MRI in personalized MNP-based cancer therapy: problems and prospects

In our opinion, the approaches based on in vivo imaging, confirmed in animal models and being researched in the context of clinical trials, are the most promising. Unlike biomarkers analysis, these non-invasive methods make use of equipment and contrast agents available in the majority of hospitals. Besides, compared to the radiological and X-ray examination methods, MRI is safer and more widely spread.

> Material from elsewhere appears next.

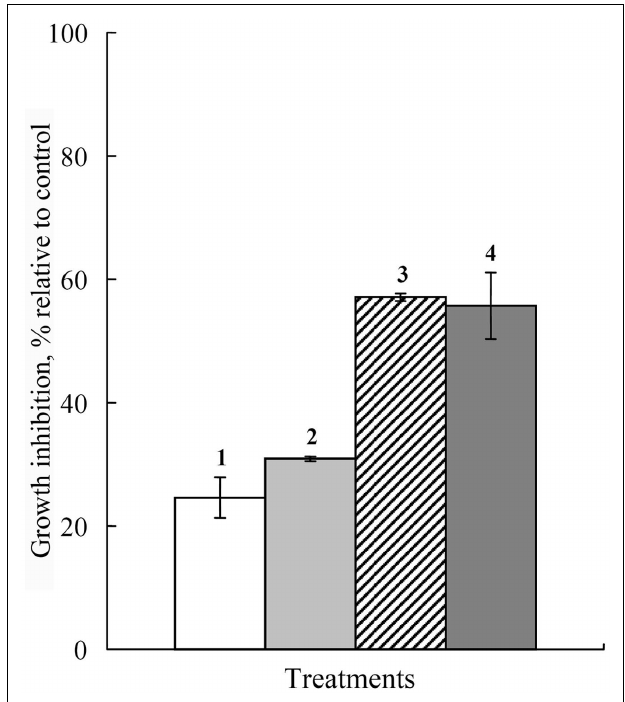
FIGURE 2 | Histograms showing percent growth inhibition of S. nodorum on PDA-media supplemented with thymol alone, the fungicide Dividend alone, or with Dividend + thymol as compared to controls (0% inhibition). ( 1) Thymol, 10ppm alone; ( 2) Dividend, 1ppm alone; ( 3) Dividend, 1ppm + thymol, 10ppm; ( 4) Dividend, 10ppm. Bars represent SE.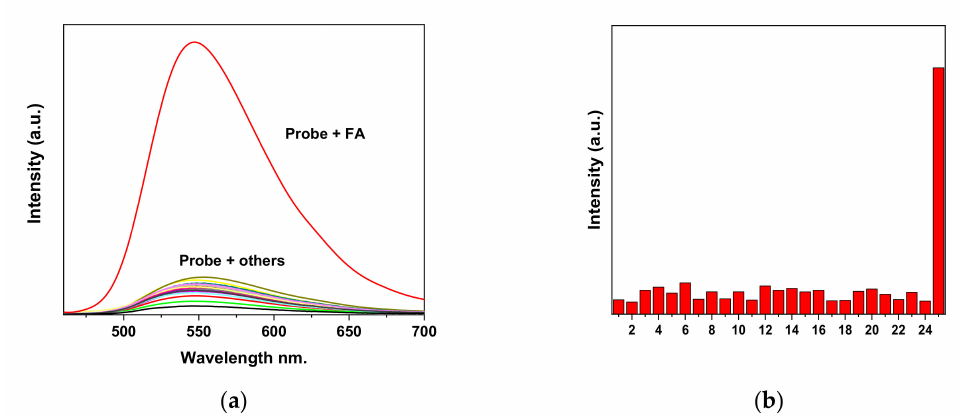
Figure 2. The selectivity of probe EW2 (10 µ M) against various analytes (50 µ M): ( a ) fluorescence spectra and ( b ) a bar graph of the fluorescence intensities at 547 nm for (1) the probe alone, (2) Br − , (3) Cl − , (4) F − , (5) I − , (6) NO 2 − , (7) NO 3 − , (8) SCN − , (9) OAc − , (10) HSO 3 − , (11) OH − , (12) t- BuO − , (13) OCl − , (14) O 2 , (15) H 2 O 2 , (16) HS − , (17) Cys, (18) Hcys, (19) GSH, (20)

However, there is a number of conceptual problems and technical constraints that hamper development of a technology to evaluate and predict the effectiveness of nanodrug delivery in a given patient, namely:

1) different properties of the NPs used as diagnostic and therapeutic agents [5];
2) lack of data on the potential effect the first (diagnostic) dose has on biodistribution of the second (therapeutic) dose;
3) lack of data describing the time-related change, if any, of the EPR effect in the same tumor (the change that may determine differences in accumulation of the first and second NP doses);
4) retrospective character of the majority of studies delivering the data, as well as their focus on one model of tumor only and small samples;
5) lack of studies where investigating the correlation between EPR effect and antitumor response to nanodrugs is a primary goal and there are no concominant factors such as combination therapy

A comprehensive assessment of the EPR effect heterogeneity and its determinants requires studying different tumor models (allografts and xenografts, orthotopic and heterotopic) and types. The analysis of differences in NPs accumulation in different animals within the same tumor model allows intra-group heterogeneity assessment. We have recently performed a number of experiments with MNPs and the results clearly demonstrate that MRI can be used to assess the EPR effect in different tumor models and various animals (fig. 2). Based on the data obtained, it is possible to rank animals into prognostic groups and subsequently assess therapeutic efficacy of the nanodrugs. Heterogeneity of the NPs accumulation can also be associated with evolution of tumor vessels and changes in the tissues architecture, which dictates the need for studying EPR effect at the different stages of tumor growth.

An important step in the process of introducing personalized nanodrug therapy to routine clinical practice is comparison of accumulation of the first and the second doses of NPs. Firstly, physicochemical properties of diagnostic and therapeutic NPs should be the same. Secondly, there is a possibility that the first dose affects subsequent NP administrations. For example, earlier studies have shown that first intravenous injection of oncolytic viruses activates subsequent doses capturing by monocytes/macrophages. The same phenomenon may be peculiar to multiple dosing of NPs. Finally, the EPR effect can change dynamically within the same tumor, a factor that should be taken into account when assessing predictive power of the first dose. NPs conjugated with different dyes can be used to model biodistribution of the two doses. Intravital microscopy allows evaluating extravasation, diffusion and accumulation dynamics of the first and the second doses, as well as target cells in the tumor microenvironment. A combination of MRI and intravital microscopy also shows promise. The first method allows screening and ranking tumors into high and low NP accumulation groups, while the second enables investigation of the cellular mechanisms defining the differences in the EPR effect.

CONCLUSIONS

The concept of applying non-invasive methods and MNPs to develop individual therapeutic algorithms in oncology seems promising and realistic. The use of novel methods studying EPR determinants, as well as validation of MRI as a screening method in animal models will facilitate introduction of the personalized cancer nanotherapy technology to the routine clinical practice.